AFS Youth Assembly
- Venue: United Nations Headquarters
- Location: New York City;
- Type: Annual event
- Theme: UN SDGs
- Organised by: AFS Intercultural Programs
- Participants: 100+ each edition
- Website: www.youthassembly.org

= AFS Youth Assembly =

Annual event in New York City

The AFS Youth Assembly is an annual event organized by AFS Intercultural Programs to engage youth to address important global challenges and contribute to the United Nations Sustainable Development Goals (SDGs). The assembly brings together participants aged 17–35 from diverse backgrounds to collaborate, exchange ideas, and develop solutions for a better future. The assembly emphasizes intercultural understanding, youth leadership, solidarity, and social responsibility.

== History ==
The AFS Youth Assembly was established as part of AFS Intercultural Programs' mission to build a more just and peaceful world through intercultural exchange and education. Over the years, it has developed into a forum for young global citizens to engage with experts, policymakers, and peers on critical global issues. The assembly is designed to provide young people with the tools, skills, and networks needed to contribute to change in their communities and elsewhere.

== Themes ==
Each edition of the Assembly is centered around a specific theme that reflects current global priorities.
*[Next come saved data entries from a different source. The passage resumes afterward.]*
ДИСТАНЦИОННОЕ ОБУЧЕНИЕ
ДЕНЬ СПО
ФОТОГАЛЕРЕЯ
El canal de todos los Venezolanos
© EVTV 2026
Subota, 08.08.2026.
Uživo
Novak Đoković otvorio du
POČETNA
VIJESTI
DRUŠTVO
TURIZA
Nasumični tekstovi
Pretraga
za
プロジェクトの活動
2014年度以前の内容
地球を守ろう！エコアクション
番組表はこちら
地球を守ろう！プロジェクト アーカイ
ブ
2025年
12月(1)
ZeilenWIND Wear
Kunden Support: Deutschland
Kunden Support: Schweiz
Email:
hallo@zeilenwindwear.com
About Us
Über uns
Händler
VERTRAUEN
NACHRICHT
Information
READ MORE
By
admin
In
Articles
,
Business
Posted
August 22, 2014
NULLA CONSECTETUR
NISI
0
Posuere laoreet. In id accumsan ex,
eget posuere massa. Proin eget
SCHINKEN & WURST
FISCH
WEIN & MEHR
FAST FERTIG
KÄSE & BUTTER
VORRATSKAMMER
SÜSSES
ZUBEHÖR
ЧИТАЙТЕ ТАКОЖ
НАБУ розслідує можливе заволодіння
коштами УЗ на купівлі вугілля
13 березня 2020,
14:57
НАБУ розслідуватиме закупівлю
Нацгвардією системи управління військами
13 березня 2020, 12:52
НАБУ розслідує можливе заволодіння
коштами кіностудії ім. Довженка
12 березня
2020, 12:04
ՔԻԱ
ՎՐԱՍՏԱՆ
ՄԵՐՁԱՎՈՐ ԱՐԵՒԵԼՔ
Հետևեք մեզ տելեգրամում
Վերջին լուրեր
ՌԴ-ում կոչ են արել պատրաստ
Recent themes include "Breakthrough to a Better Future" for the 28th session in 2023, which addressed inequality, climate action, and education for employment, and "Forge Our Shared Future" for the 29th session in 2024, which addressed humanitarian crises, climate action, education innovation, and food security.

== Outcome ==
The Assembly provides participants with skills, networks, and opportunities to contribute as global citizens. The event promotes intercultural understanding and highlights youth leadership in addressing global challenges. Alumni of the assembly often pursue initiatives in their communities and advocate for youth representation in decision-making processes.